Dez anos da vida de um jornal que reconhece a vida

Quando morreu, ele tinha umas poucas roupas usadas demais, uma flauta doce e uma pasta onde guardava sua certidão de nascimento, a carteira de identidade e recortes de jornais. Na parte de dentro da capa desta pasta, ele escrevera: “Luciano Felipe da Luz – jornalista e jornaleiro do Boca de Rua”. Tudo estava ali. Com esta frase ele se inscreveu no mundo e morreu como um homem. Só pôde morrer como um homem porque viveu como um.

A frase que ele escolhera para se identificar, para atravessar o espaço e quebrar com palavras a ausência de si, é a chave para acessar a vida que se foi mas fica no registro. Quem apenas decodificasse a frase sem conseguir lê-la, poderia se enganar com o legado do homem-garoto. Num olhar superficial, ele era um menino que morria cedo, aos 20 e bem poucos anos. Tinha marcas demais no corpo, toda uma existência contada ali em cicatrizes de facadas, de surras, de picadas, um mostruário completo de todas as formas de violência inventadas, um mostruário da humanidade contada pelas suas tripas. Tanto em tão pouco, uma confusão que a vida faz com o tempo e o espaço.

■ ENUNCIADO DA TAREFA ■
Dê continuidade ao texto sobre o jornal Boca de Rua, começando logo após a última frase. Os itens que vêm a seguir não têm relação com o texto sobre o Boca de Rua.

■ EXTRATOS DOS ITENS ■

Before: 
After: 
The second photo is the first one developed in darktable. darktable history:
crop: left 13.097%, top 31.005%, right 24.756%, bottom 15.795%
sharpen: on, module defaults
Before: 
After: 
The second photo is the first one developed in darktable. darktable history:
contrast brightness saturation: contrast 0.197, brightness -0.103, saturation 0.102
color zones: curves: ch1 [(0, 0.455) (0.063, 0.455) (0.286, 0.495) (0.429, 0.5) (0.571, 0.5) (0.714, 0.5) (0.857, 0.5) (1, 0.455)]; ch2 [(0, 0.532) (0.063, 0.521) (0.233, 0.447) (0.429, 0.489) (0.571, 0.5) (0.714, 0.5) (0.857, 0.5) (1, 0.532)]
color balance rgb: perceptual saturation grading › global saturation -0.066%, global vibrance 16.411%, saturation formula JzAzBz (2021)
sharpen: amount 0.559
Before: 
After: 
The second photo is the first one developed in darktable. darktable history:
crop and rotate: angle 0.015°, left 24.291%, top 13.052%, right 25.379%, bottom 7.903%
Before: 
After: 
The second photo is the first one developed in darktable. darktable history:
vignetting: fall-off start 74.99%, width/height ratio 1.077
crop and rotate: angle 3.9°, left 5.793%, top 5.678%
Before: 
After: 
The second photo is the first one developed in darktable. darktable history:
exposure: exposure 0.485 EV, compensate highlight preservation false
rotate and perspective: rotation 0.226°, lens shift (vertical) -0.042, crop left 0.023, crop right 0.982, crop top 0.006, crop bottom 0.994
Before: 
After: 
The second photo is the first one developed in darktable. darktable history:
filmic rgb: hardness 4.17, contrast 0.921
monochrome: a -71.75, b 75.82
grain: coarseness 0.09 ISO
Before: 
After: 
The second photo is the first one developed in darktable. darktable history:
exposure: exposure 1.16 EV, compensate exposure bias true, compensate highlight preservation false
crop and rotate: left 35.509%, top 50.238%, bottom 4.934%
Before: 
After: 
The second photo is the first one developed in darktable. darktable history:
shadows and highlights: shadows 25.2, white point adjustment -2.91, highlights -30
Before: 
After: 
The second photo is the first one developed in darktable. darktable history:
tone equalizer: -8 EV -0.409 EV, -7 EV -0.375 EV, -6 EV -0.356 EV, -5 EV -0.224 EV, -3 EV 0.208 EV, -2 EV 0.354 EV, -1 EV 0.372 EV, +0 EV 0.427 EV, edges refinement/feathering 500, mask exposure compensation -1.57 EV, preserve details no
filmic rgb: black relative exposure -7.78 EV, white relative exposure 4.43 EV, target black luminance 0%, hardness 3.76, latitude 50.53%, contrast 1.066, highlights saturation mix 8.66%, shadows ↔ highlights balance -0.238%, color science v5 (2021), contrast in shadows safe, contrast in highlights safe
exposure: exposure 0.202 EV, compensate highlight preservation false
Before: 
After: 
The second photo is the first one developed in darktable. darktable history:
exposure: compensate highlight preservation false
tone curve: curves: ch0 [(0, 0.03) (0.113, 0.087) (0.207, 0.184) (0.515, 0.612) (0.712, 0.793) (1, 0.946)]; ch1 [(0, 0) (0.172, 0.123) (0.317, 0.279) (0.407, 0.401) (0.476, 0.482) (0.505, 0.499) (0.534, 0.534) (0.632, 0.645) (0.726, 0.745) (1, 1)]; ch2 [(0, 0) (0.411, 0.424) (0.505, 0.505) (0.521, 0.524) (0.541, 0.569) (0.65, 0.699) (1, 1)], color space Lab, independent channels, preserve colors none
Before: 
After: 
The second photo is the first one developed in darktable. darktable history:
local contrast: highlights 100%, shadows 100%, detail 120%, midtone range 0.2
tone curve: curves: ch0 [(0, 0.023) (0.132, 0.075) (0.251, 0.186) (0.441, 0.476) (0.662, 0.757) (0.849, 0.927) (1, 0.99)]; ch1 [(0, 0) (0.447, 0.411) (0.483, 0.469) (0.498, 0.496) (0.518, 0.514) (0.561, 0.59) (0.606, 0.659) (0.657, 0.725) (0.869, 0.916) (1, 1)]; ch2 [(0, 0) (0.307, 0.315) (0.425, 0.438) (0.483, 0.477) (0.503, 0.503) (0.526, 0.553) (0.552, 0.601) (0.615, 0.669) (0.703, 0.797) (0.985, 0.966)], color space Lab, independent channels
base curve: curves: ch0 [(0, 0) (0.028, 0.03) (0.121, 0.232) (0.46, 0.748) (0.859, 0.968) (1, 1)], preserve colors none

■ RESULTADO ■
Mas tudo que estava ali contado nas cicatrizes daquele corpo no necrotério só existia porque ele tinha se tornado “Luciano Felipe da Luz – jornalista e jornaleiro do Boca de Rua”. Era no conteúdo da pasta que ele nomeava, nos recortes de jornal que ele escrevia com outros garotos com destinos parecidos, mas jamais iguais, que ele havia se tornado o homem que morreu.

Dito de outra maneira. Ele havia nascido Luciano Felipe da Luz. Mas só se tornou Luciano Felipe da Luz ao começar a escrever-se no jornal. Ao escrever-se, ele tornou-se homem. E só se completou homem porque passou a ser lido como homem. Esta é a sutileza de sua identidade – “Luciano Felipe da Luz – jornalista e jornaleiro do Boca de Rua”. Ao colocar no mesmo patamar o jornalista e o jornaleiro, ele intuiu que escrever e ser lido eram partes do mesmo mistério. Como jornalista ele se escrevia, como jornaleiro ele se fazia ler. Luciano Felipe da Luz eliminara ali, na frase do seu legado, a mercadoria. Ele, que até então havia sido a sobra do capitalismo.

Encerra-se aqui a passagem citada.